Document text -
Use such a supplied address, if available, when allocating
the FIFO (not CB) head.
Function: ompi_fifo_init()
Change the call in ompi_fifo_write_to_head()
to ompi_cb_fifo_init() to reflect the new
interface, passing NULL as the new argument.
- File: ompi/mca/btl/sm/btl_sm.c
Function: compute_initial_cb_fifo_space() and
compute_initial_cb_fifo_addrs()
Add these two functions to compute how much space will be
needed for the aggregated CB allocation and to compute
addresses for individual CB components for a particular
sender and receiver.
Function: sm_btl_first_time_init()
Increase the allocation of FIFOs (call to mpool_calloc)
to include room for the CBs.
Function: mca_btl_sm_add_procs()
Compute the addresses where CB components should be and
pass them into ompi_fifo_init().
These changes impact only the allocation of CBs during MPI_Init().

Work task 1 - From the shared-memory FIFO change notes, list every function name that appears after a "Function:" label.
Work task 2 - Reproduce word for word everything in the shared-memory FIFO change notes from "Function: mca_btl_sm_add_procs()" down to "CBs during MPI_Init().".
The data has no role in any of this.

Excerpted data -
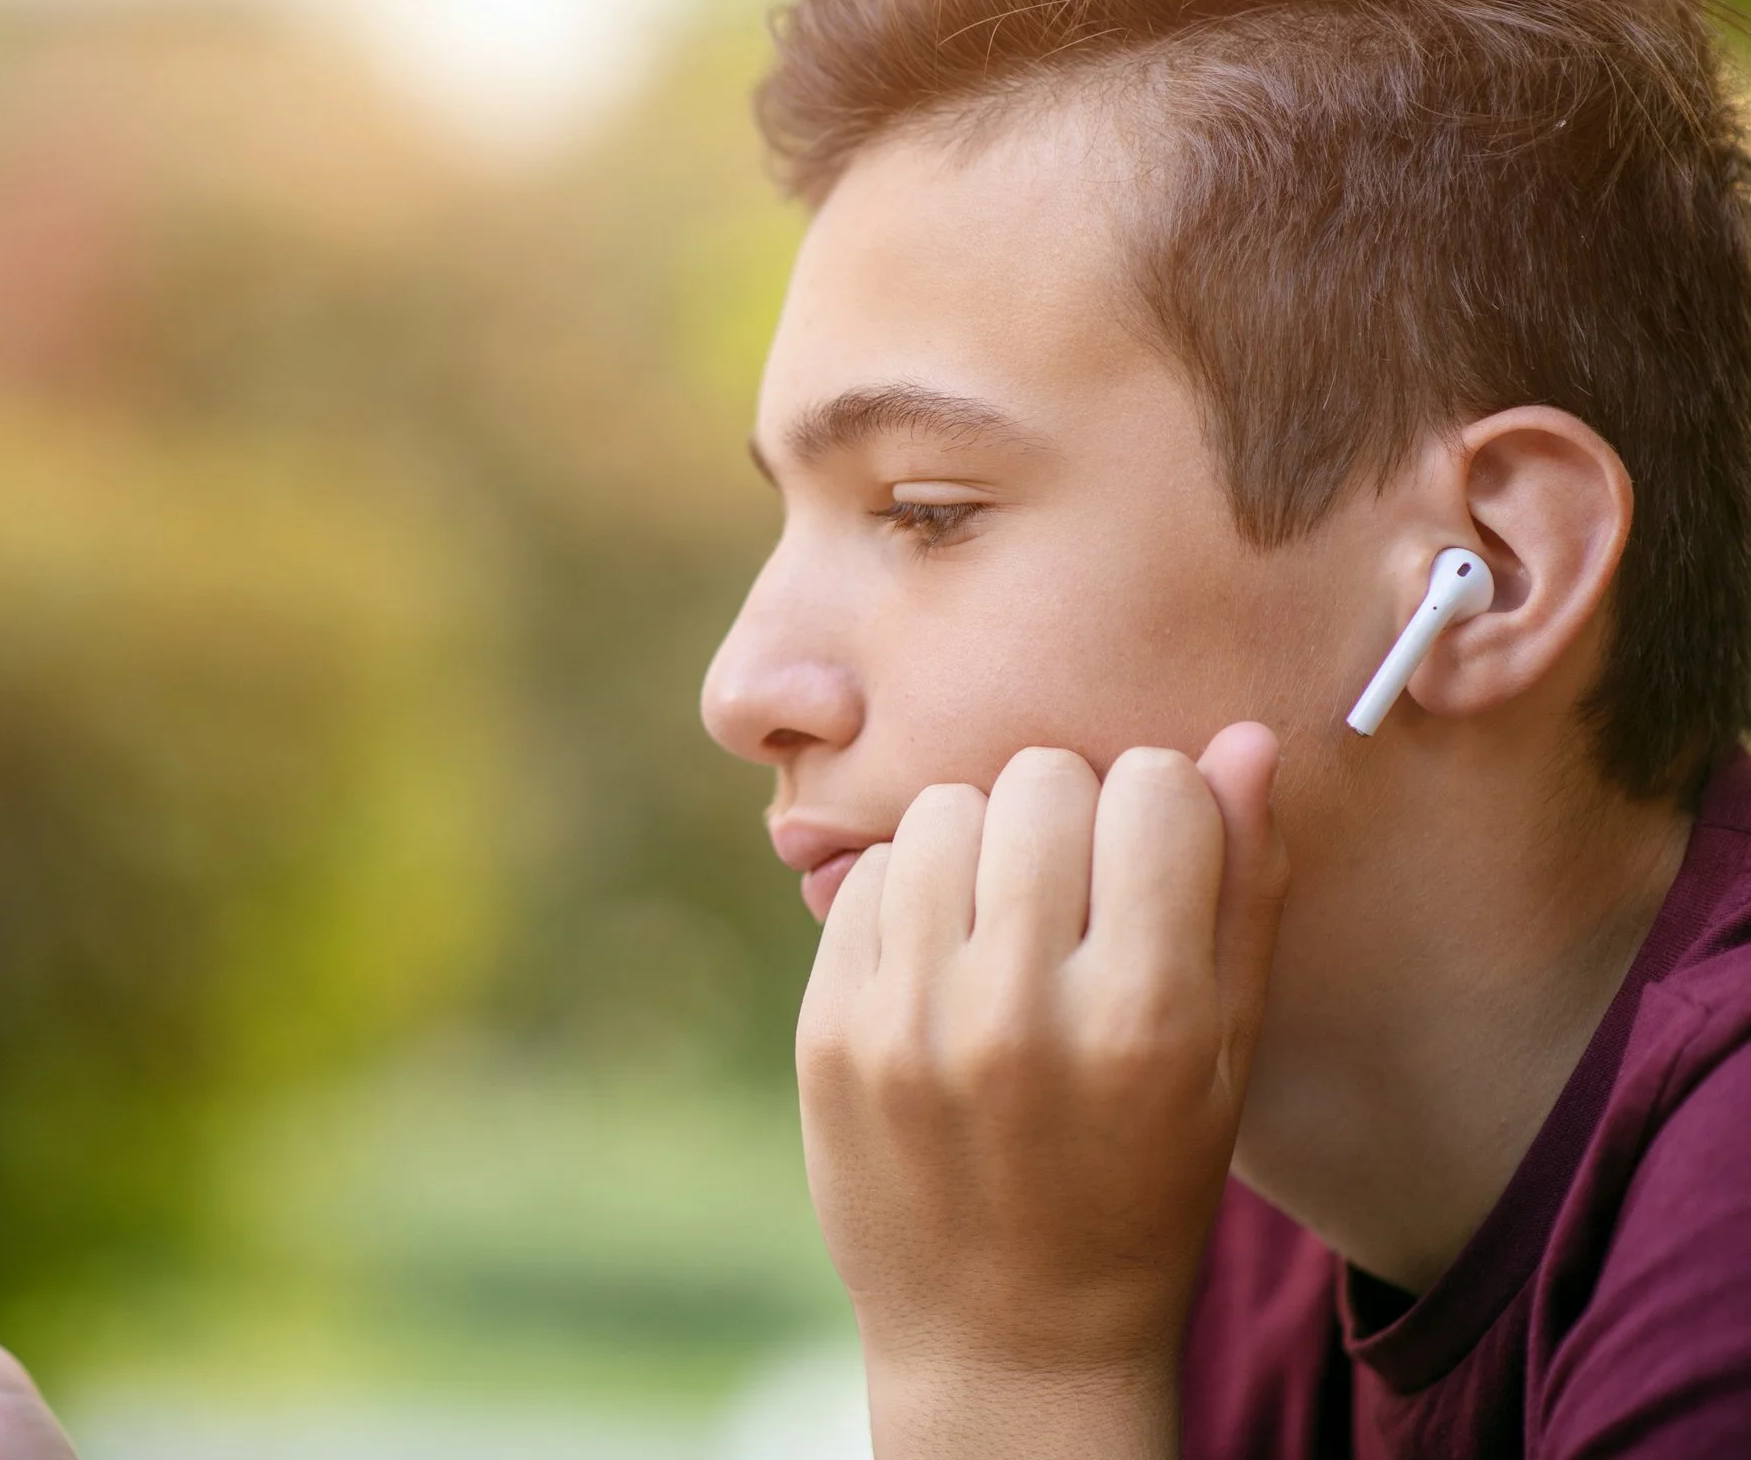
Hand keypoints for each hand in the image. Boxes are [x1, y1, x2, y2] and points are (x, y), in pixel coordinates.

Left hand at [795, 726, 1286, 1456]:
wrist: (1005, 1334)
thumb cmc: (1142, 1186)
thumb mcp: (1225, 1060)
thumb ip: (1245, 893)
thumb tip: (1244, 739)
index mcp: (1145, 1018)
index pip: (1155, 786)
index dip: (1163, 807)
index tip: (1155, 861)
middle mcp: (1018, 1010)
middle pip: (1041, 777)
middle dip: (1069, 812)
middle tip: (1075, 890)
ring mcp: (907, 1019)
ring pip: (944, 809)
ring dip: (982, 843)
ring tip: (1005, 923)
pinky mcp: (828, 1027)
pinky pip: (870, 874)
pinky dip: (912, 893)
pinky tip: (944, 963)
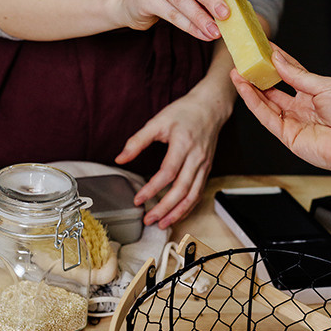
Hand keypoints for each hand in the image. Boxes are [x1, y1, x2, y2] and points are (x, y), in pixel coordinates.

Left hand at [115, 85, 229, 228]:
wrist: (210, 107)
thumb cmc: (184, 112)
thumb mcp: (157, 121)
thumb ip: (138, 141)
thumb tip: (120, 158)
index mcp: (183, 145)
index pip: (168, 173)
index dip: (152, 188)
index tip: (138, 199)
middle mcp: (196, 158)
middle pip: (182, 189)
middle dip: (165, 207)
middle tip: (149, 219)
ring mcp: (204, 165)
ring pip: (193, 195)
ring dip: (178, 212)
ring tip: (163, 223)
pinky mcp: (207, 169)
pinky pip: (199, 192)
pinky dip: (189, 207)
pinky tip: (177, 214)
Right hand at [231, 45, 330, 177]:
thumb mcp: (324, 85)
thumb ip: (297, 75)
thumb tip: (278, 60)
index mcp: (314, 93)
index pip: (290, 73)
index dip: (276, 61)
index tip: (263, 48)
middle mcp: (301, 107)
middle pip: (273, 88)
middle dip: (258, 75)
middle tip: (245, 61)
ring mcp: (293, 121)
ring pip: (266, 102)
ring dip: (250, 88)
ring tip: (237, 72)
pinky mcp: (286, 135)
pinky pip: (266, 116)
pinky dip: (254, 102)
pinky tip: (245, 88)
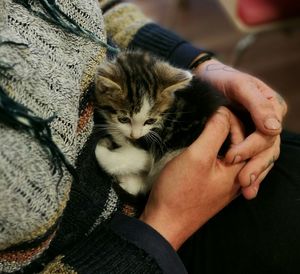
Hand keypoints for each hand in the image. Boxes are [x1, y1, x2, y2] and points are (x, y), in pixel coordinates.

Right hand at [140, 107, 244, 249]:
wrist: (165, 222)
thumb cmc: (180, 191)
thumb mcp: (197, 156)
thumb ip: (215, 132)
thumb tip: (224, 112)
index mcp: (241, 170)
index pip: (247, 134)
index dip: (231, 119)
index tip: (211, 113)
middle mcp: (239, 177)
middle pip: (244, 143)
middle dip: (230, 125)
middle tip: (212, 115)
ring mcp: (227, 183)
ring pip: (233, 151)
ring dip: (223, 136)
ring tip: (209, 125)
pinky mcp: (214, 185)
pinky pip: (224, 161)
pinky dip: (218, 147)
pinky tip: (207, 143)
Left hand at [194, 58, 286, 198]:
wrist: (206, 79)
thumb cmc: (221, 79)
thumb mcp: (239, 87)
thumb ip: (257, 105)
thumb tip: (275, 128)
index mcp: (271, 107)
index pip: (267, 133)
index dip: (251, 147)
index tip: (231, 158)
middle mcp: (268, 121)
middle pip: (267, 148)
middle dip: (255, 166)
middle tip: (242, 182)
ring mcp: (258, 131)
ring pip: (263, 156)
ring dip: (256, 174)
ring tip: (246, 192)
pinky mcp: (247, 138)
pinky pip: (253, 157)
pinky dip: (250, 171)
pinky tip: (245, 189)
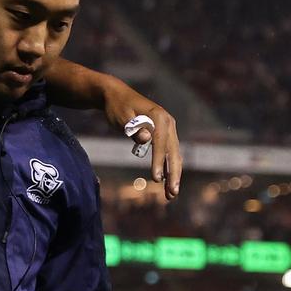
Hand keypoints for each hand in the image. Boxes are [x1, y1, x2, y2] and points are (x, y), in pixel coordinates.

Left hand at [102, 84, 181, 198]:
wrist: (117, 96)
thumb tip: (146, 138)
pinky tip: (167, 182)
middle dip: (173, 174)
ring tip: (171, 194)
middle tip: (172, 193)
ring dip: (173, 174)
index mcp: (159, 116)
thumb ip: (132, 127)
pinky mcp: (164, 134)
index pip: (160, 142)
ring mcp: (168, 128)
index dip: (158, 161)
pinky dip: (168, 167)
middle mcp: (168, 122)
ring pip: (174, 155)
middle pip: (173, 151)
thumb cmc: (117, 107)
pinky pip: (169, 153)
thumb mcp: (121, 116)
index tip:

Answer area 1 -
ompi_fifo_init()
compute_initial_cb_fifo_space()
compute_initial_cb_fifo_addrs()
sm_btl_first_time_init()
mca_btl_sm_add_procs()

Answer area 2 -
Function: mca_btl_sm_add_procs()
Compute the addresses where CB components should be and
pass them into ompi_fifo_init().
These changes impact only the allocation of CBs during MPI_Init().